License to Kill (1989)

License to Kill (1989), directed by John Glen.

When CIA pal Felix Leiter's bride is killed by a drug lord, James Bond goes rogue to hunt him down and kill him.

The first half is darker and more violent than usual. Bond is an unsubtle avenger, charging in and killing freely: by gun, airplane, sharks (again!) and even with a tub of maggots. The second half lightens up and becomes the more traditional Bond action plot: visit the casino, time out for a bit of romance, penetrate the enemy organization and tour his vast secret facility.

Bond #16 is Timothy Dalton's second and last, and the last Bond film of the 80s. In sharp contrast with Roger Moore, Dalton is more violent and passionate, less comedic. He's better at that side of the character than any other Bond, excepting Daniel Craig who also has a handle on Bond-as-killer.
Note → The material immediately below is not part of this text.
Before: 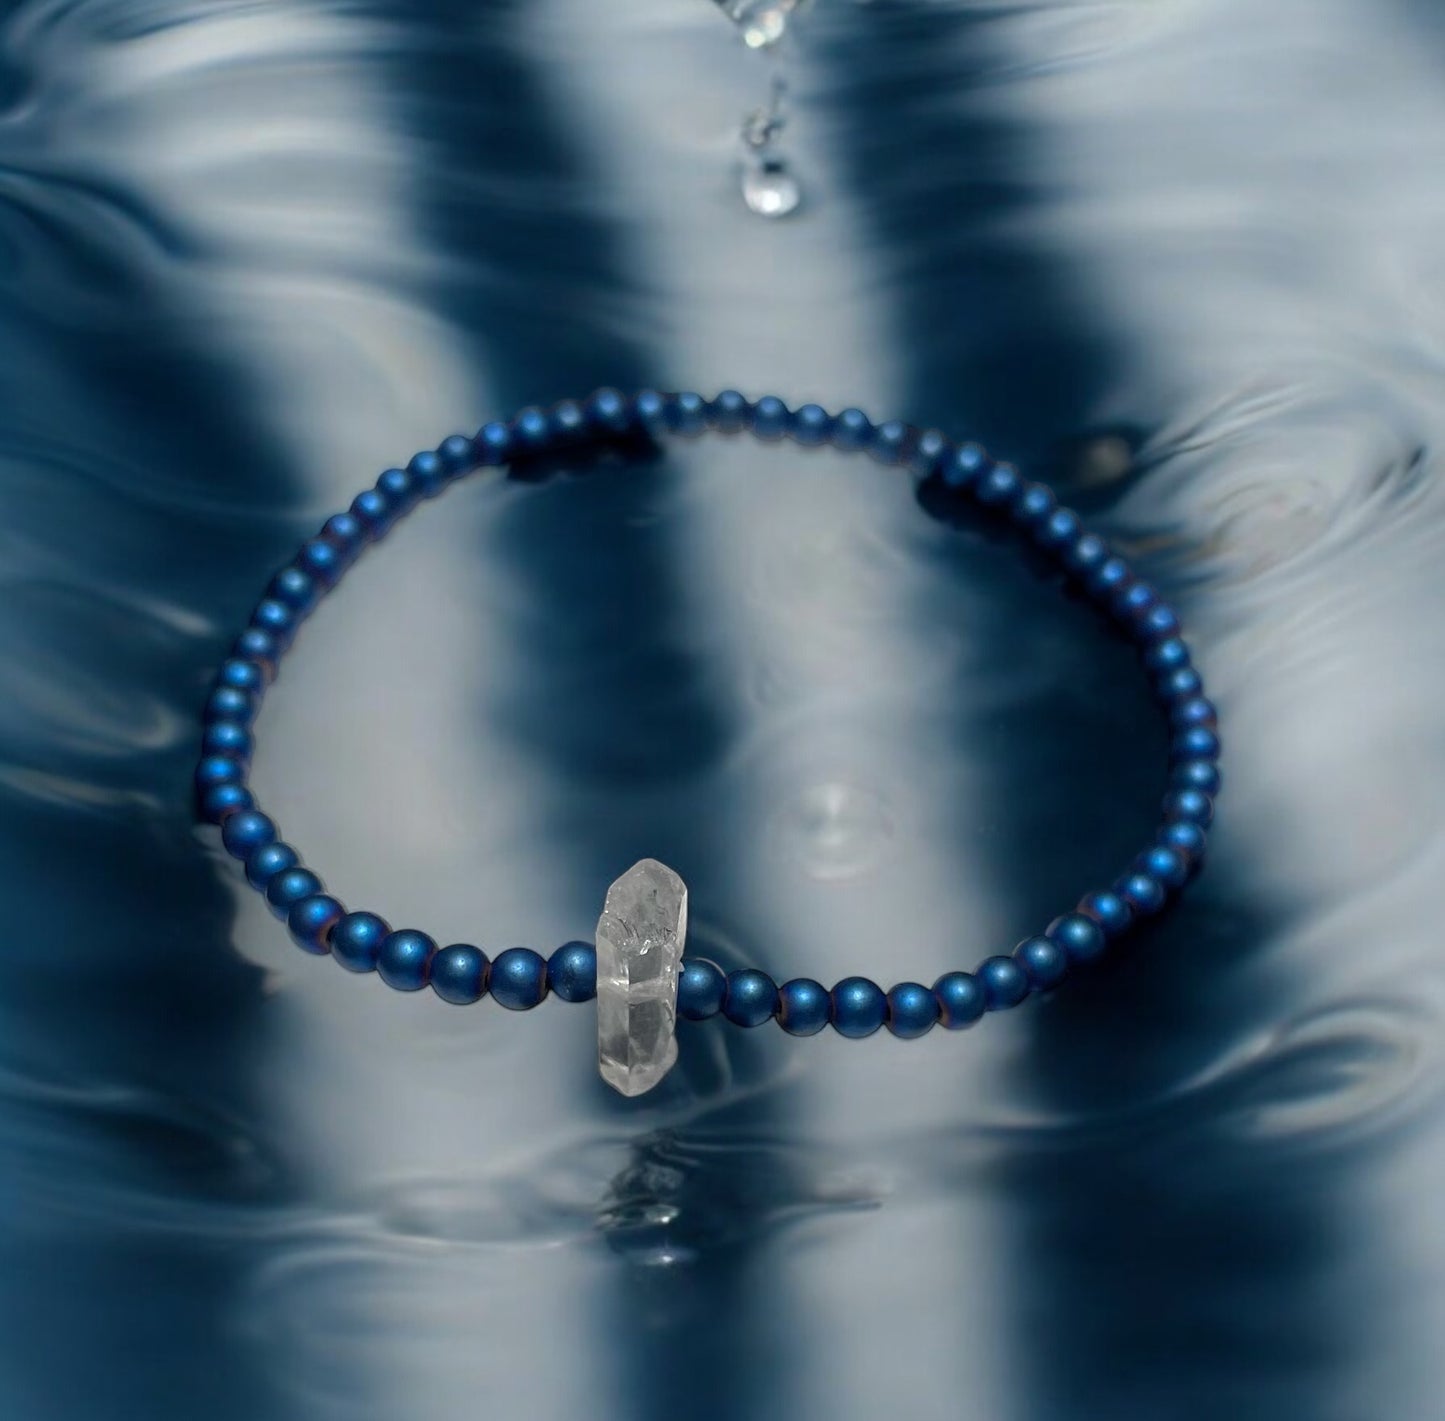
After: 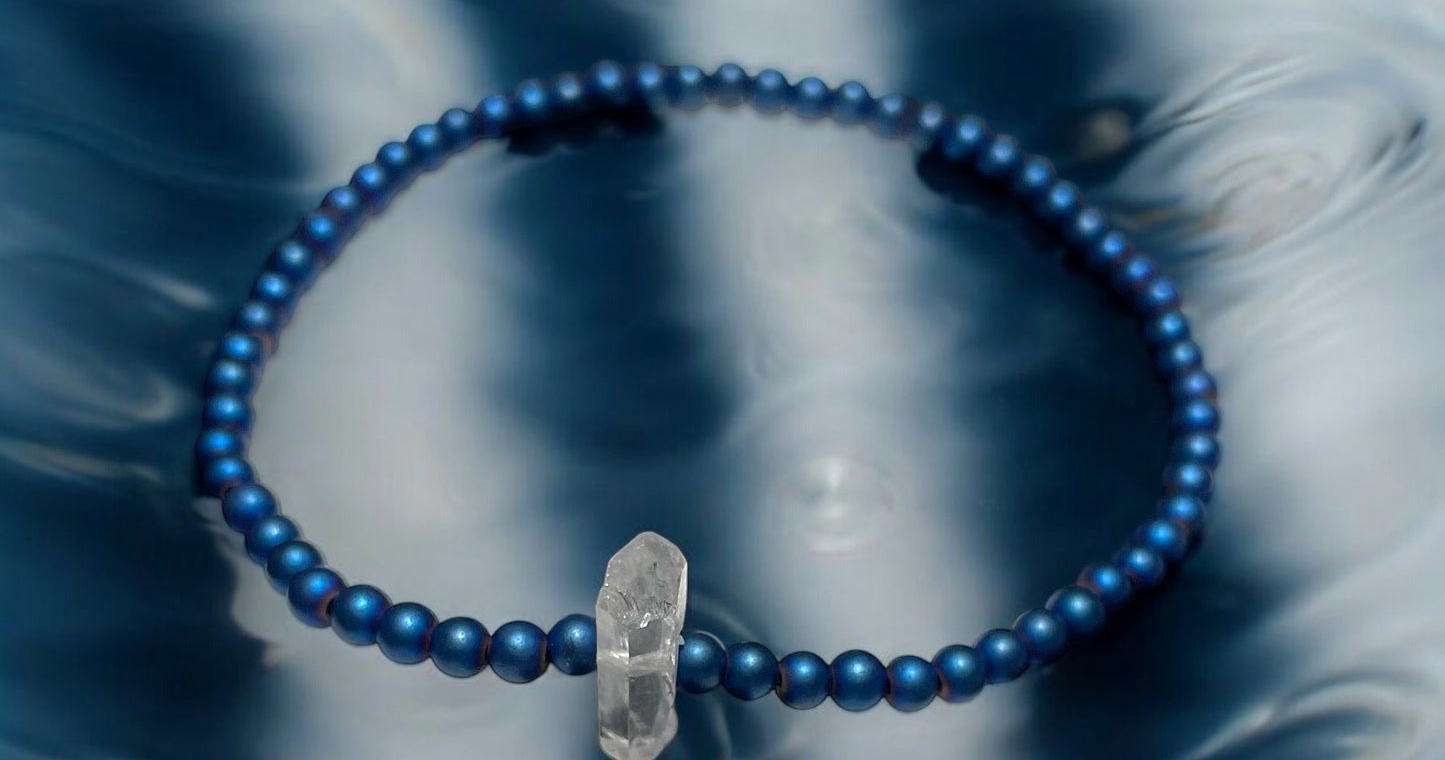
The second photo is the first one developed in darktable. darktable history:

We have some good stunts and titanic explosions, but the dialogue and villains have a cheap made-for-TV character, back when that was bad. Note that Bond's own people try to kill him at one point, and that he keeps $5 million in drug money to finance his revenge operation.

The women are not very involving this time, but romance is not the emphasis. Young Benicio del Toro is a psycho-thug.

Available on Blu-ray with a rather fine image.